There is so much more from small to grand I cannot hope to list it all. Suffice it to enumerate safety pins from the Romans; dice; codes of ethics; laws; the alphabet; the father of modern medicine, Hippocrates; the father of botany, Theophrastos, and religious beliefs that included gods with wings, like medieval angels, and gods on Earth who died, then were resurrected.

One of the loveliest legends told us by a guide on a tour bus was about the ubiquitous, wild, scarlet poppy, similar to our paler California poppy. It grew everywhere, from old stones on the Acropolis at Athens to the grand palace of Mycenae overlooking the Argoli Plain, where it is said by Homer that King Agamemnon ruled.

How the Poppies Grew

It seems that Aphrodite and Adonis were in love. While out hunting wild boar, Adonis was wounded by one of the beasts. As he walked painfully over the countryside toward help, his drops of blood fell on the soil. Finally, Adonis died. Grieving, Aphrodite created a memorial to her beloved by causing his drops of blood to become those blood-red wild poppies. Thus, Adonis is resurrected every spring throughout Greece.
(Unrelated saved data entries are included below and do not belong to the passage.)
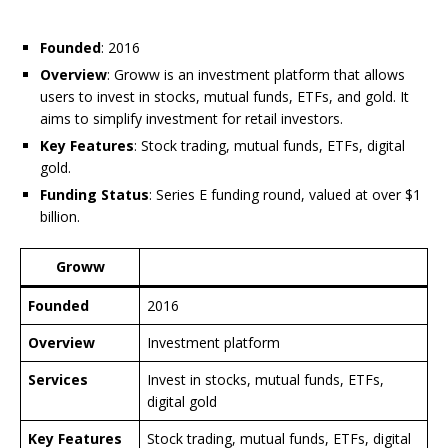
Founded
: 2016
Overview
: Groww is an investment platform that allows
users to invest in stocks, mutual funds, ETFs, and gold. It
aims to simplify investment for retail investors.
Key Features
: Stock trading, mutual funds, ETFs, digital
gold.
Funding Status
: Series E funding round, valued at over $1
billion.
Groww
Founded
2016
Overview
Investment platform
Services
Invest in stocks, mutual funds, ETFs,
digital gold
Key Features
Stock trading, mutual funds, ETFs, digital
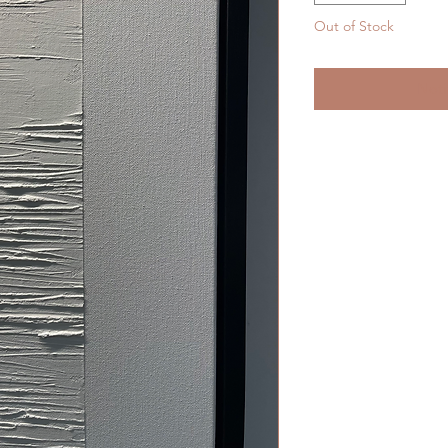
Out of Stock
Noti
Another story I heard that illustrates the poetic nature of the Greek character is about a father who had immigrated to America, advising his son to learn a foreign language. The father says, “Learn French and you can speak to the French girls; learn Spanish and you can speak to the Spanish girls. But, son, learn Greek and you can speak to the gods.”

Yes, there is everywhere in this ancient land an intimation, like barely audible sounds on the wind, of the presence of the old gods. It sent shivers down my back at times.